The late Norman Cousins wrote of his visit to Lambarene and the famous musician, scholar and physician, Dr. Albert Schweitzer. “The biggest impression I had in leaving Lambarene was of the enormous reach of a single human being totally committed to the will of God. Yet such a life was not without the punishment of fatigue. Albert Schweitzer was supposed to be severe in his demands on the people who worked with him. Yet any demands he made on others were as nothing compared to the demands he made on himself. He was not concerned with the attainability of perfection. He was concerned about the pursuit of perfection. He considered the desire to seek the best and work for the best as a vital part of human nature. When he sat down to play the piano or organ, and he was alone, he might stay with it for hours at a time. He might practice a single phrase for two hours or more. He sought his own outermost limits and not just in his music but above all in his service to the outsider, the ill, the unfortunate, as a natural part of purposeful giving and living.”

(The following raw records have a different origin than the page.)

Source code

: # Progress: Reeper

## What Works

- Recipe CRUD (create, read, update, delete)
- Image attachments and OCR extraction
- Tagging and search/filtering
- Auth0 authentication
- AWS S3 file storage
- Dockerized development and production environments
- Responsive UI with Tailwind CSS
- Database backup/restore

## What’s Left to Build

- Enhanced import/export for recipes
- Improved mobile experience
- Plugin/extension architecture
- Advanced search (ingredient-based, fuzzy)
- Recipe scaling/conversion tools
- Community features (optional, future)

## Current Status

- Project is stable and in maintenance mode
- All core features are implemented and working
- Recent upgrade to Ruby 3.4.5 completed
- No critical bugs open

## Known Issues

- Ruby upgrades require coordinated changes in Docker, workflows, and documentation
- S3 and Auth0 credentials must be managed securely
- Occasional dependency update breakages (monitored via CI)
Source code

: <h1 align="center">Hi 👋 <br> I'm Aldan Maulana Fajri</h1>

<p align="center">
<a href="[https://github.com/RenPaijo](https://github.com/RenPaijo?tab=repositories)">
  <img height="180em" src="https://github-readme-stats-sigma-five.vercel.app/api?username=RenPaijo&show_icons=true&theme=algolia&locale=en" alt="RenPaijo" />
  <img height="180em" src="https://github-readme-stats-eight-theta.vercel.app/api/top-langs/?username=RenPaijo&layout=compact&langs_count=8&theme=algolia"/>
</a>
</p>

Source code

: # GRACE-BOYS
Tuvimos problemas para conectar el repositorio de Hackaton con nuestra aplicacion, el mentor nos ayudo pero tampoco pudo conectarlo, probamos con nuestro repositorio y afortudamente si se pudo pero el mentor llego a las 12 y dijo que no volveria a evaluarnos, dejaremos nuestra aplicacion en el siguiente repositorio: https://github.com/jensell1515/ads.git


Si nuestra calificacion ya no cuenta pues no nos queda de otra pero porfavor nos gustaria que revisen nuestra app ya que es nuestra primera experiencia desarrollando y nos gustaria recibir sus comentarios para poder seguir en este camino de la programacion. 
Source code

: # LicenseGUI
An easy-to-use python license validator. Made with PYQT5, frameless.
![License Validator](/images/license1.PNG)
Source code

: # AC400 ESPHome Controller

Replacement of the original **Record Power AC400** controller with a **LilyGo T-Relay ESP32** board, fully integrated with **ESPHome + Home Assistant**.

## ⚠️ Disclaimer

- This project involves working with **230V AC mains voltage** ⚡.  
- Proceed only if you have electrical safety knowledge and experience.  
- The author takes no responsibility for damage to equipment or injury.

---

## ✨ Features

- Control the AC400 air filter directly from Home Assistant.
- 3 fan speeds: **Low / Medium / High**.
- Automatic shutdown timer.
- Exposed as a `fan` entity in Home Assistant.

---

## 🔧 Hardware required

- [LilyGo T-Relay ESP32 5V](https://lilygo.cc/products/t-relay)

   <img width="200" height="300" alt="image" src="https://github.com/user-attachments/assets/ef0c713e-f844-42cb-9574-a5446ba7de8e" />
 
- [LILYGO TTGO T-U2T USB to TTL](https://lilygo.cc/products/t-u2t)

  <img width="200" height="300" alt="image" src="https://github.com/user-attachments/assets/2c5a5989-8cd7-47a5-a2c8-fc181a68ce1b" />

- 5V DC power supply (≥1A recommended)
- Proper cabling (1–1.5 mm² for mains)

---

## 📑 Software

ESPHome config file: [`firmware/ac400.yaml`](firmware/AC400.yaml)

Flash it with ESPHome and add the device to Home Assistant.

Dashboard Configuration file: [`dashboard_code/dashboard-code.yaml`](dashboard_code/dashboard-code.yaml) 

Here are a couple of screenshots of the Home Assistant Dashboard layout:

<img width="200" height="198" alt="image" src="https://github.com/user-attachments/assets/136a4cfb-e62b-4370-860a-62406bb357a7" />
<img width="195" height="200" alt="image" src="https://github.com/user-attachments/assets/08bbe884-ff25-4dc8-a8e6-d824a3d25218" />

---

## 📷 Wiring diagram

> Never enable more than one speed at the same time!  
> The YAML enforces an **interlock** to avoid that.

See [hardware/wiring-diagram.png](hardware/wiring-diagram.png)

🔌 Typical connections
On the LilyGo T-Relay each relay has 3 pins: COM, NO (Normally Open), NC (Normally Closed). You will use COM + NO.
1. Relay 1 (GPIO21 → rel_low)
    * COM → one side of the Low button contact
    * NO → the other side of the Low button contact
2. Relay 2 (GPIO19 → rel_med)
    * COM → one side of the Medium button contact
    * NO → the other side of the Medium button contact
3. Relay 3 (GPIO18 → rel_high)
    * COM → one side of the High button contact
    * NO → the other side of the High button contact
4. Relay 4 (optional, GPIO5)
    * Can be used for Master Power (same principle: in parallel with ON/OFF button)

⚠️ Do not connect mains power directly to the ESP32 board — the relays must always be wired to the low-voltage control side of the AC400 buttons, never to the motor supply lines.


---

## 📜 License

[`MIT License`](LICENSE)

At the conclusion of his massive work, The Quest for the Historical Jesus, Schweitzer wrote this. “He comes to us as One unknown, without a name, as of old, by the lake-side, He came to those who knew him not. He speaks to us the same word: “Follow me” and sets us to the tasks which he has to fulfill for our time. He commands. And to those who obey Him, whether they be wise or simple, He will reveal Himself in the toils, the conflicts, the sufferings which they shall pass through in His fellowship, and, as an ineffable mystery, they shall learn in their own experience, who He is.”

The reality is that we all have gifts, incredible Christmas gifts, gifts like love, joy, peace, patience, kindness, generosity, faithfulness, gentleness, gifts to give to one another in marriage and family, neighborhood and work, church and world, as in his strength and forgiveness we discipline ourselves, fight the good fight, run the right race. So let us race to Bethlehem that we may truly live.